Durch diesen Wandel, der sich gerade vollzieht, ist ein ganz neues Ökosystem entstanden: Die Mineralölgesellschaften und die Automobilhersteller befinden sich in einer Art „Schicksalsgemeinschaft“ und bilden mit den digitalen Diensten quasi ein Zukunftsdreieck, um sich Reichweite zu sichern. Deshalb gehen aktuell Hersteller wie BMW Kooperationen mit Total oder General Motors und Toyota mit Exxonmobil ein.
Wenn wir über „Zukunft“ sprechen: Welcher Zeitraum ist damit überhaupt gemeint?

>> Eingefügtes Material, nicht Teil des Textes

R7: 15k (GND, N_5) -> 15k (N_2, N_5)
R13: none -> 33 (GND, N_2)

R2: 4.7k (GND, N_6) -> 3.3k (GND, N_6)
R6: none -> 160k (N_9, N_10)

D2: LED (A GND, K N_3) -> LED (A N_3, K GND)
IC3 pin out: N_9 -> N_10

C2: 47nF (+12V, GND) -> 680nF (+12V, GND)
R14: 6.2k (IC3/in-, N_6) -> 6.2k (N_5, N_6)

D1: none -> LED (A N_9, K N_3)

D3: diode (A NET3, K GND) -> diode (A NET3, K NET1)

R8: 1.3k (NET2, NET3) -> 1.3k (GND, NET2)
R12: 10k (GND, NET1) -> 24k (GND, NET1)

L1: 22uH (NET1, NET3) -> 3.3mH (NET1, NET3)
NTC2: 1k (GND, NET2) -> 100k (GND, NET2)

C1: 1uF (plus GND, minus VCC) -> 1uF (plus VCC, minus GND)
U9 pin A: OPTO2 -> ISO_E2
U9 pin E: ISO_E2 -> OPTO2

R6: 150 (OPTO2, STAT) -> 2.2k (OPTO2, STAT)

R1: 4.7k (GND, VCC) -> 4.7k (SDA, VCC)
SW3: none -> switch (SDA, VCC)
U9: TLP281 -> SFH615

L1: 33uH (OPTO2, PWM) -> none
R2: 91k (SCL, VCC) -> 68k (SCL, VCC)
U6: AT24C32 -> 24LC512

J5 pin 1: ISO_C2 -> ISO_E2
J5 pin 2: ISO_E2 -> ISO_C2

Meiner Meinung nach hat der Wandel bereits begonnen. Viele Möglichkeiten werden wir bereits schon in diesem Jahr auf dem Markt sehen. Bei vielen anderen Dingen reden wir über die nächsten drei, maximal fünf Jahre. Deshalb bin ich auch überzeugt: Wer es jetzt nicht schafft, Kunden, insbesondere aus dem Bereich gemanagte Flotten, zu sichern, der ist unter Umständen in den nächsten fünf Jahren aus dem Markt raus.
Das heißt die Tank- und Flottenkarte gewinnt noch mehr an Bedeutung?
Ja, dabei ist es noch egal, ob die Tankkarte physisch oder digital ist. Aber dieses Kundenbindungsinstrument für gemanagte Flotten entscheidet meiner Meinung nach wesentlich mit über den Verbleib oder das Ausscheiden im Tankstellengeschäft. Die Zahlen der diesjährigen Auswertung spiegeln das wider. Die Umsatzzahlen bei Bargeld stagnieren, Debit- und Kreditkarten verlieren an Umsatz. Dagegen befinden sich alle brancheneigenen Lösungen wie Flottenkarten im Wachstum. Dieses Bild wird sich in den nächsten Jahren deutlich verstärken.
Was würden Sie konkret dem Mittelstand raten?
Zum einen, sich jetzt mit diesen Konzepten zur digitalen Kundenbindung zu beschäftigen. Zum anderen sollten sich die Unternehmen überlegen, wie sie die gemanagten Flotten auch an ihre Tankstelle bekommen. Und das bedeutet, sich mit anderen Mittelständlern zusammenzutun. Denn diese Flotten bekomme ich nur, wenn ich eine Reichweite an Netz darstellen kann und wenn ich einen Akzeptanzstandard dafür habe. Wer jetzt nicht aus den Socken kommt, geht ein hohes Risiko ein, vom Markt zu verschwinden. Ich bin sicher, dass wir in drei bis fünf Jahren über eine Tankstellenanzahl von vielleicht nur noch 10.000 bis 12.000 sprechen.
(Das Gespräch führte Annika Beyer. Das Interview erschien in Sprit+ Ausgabe 1./2.2017.)